BP expects soaring oil prices to deliver another boost to its trading business, but the energy giant has warned it will also take a £740 million ($1 billion) write-down and produce less oil as conflict in the Middle East continues to disrupt operations.
The FTSE 100 heavyweight said its oil trading division is set to perform “slightly higher” than in the first quarter, when its customers and products business generated profits of $2.5 billion (£1.87 billion).
That marked a sharp jump from $1.4 billion (£1.04 billion) in the previous quarter and just $103 million (£77 million) during the same period last year, underlining how volatile energy markets have boosted trading profits.
However, the upbeat trading outlook was tempered by news that BP expects to record a $1 billion impairment charge linked to its so-called transition businesses as it continues shifting its focus back towards its core oil and gas operations.
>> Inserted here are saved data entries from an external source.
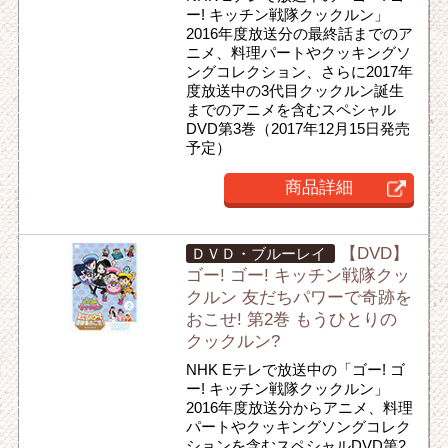
ー! キッチン戦隊クックルン」
2016年度放送分の最終話までのア
ニメ、料理パートやクッキングソ
ングコレクション、さらに2017年
度放送中の3代目クックルン誕生
までのアニメを含むスペシャル
DVD第3巻（2017年12月15日発売
予定）
商品詳細
【DVD】
ＤＶＤ・ブルーレイ
ゴー! ゴー! キッチン戦隊クッ
クルン 友だちパワーで奇跡を
おこせ! 第2巻 もうひとりの
クックルン?
NHK Eテレで放送中の「ゴー! ゴ
ー! キッチン戦隊クックルン」
2016年度放送分からアニメ、料理
パートやクッキングソングコレク
ションを含むスペシャルDVD第2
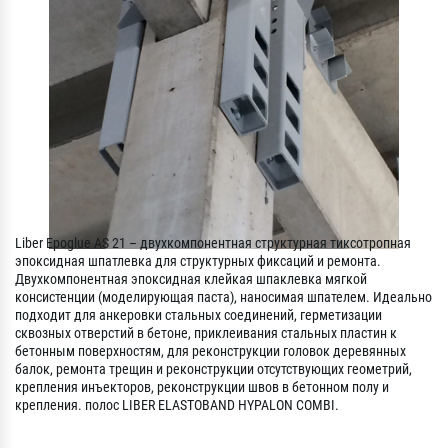
Liber Epoglue AS 21 – двухкомпонентная структурная тиксотропная
эпоксидная шпатлевка для структурных фиксаций и ремонта.
Двухкомпонентная эпоксидная клейкая шпаклевка мягкой
консистенции (моделирующая паста), наносимая шпателем. Идеально
подходит для анкеровки стальных соединений, герметизации
сквозных отверстий в бетоне, приклеивания стальных пластин к
бетонным поверхностям, для реконструкции головок деревянных
балок, ремонта трещин и реконструкции отсутствующих геометрий,
крепления инъекторов, реконструкции швов в бетонном полу и
крепления. полос LIBER ELASTOBAND HYPALON COMBI.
The write-down follows an even larger $5 billion (£3.74 billion) impairment announced at the end of 2025, when BP began scaling back parts of its low-carbon and gas transition portfolio.
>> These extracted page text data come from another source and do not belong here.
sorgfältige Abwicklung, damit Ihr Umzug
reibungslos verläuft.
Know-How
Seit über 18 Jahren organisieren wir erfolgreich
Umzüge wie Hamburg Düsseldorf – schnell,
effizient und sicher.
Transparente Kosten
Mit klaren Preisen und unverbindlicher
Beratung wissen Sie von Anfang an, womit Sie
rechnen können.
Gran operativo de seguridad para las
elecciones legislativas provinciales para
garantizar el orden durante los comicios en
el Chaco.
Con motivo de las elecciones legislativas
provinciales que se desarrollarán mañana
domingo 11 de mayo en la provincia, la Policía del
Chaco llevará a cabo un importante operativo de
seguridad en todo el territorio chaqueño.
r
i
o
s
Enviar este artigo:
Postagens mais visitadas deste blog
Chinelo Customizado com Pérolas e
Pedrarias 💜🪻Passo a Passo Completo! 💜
The company stressed the latest charge will be excluded from its underlying replacement cost profit when it reports second-quarter earnings on August 4.
BP also warned that oil and gas production is expected to decline to between 2.17 million and 2.22 million barrels of oil equivalent per day, down from 2.34 million barrels in the first quarter.
The company blamed the fall on planned seasonal maintenance as well as “the effects of disruption in the Middle East”, where renewed tensions have once again shaken global energy markets.
Despite the production decline, investors welcomed the prospect of stronger trading profits.
BP shares rose around 3 per cent after the update, helped by another sharp rise in crude oil prices.
Brent crude climbed more than 4 per cent to above $86 (£64) a barrel as fears over supplies returned following renewed tensions involving the United States and Iran.
Oil prices had briefly retreated after Washington and Tehran agreed an interim peace deal that reopened the Strait of Hormuz, but uncertainty surrounding the vital shipping lane has once again pushed prices sharply higher.
The Strait of Hormuz remains one of the world’s most important energy chokepoints, with roughly one-fifth of global oil and gas shipments normally passing through the narrow waterway.
Any threat to shipping through the Strait has immediate consequences for global fuel prices and energy markets.
BP’s trading update also comes during a turbulent period for the company itself.
Former chairman Albert Manifold was removed earlier this year following what BP described as “serious concerns” relating to conduct, oversight and corporate governance.
Mr Manifold has strongly denied the allegations, accusing critics of spreading “lies” and claiming his push for tougher cost-cutting and scrutiny of spending was not shared by others within the business.
Meanwhile, new chief executive Meg O’Neill, who took over in April following the departure of Murray Auchincloss, faces mounting pressure to restore investor confidence and improve BP’s performance after a difficult period for one of Britain’s biggest energy companies.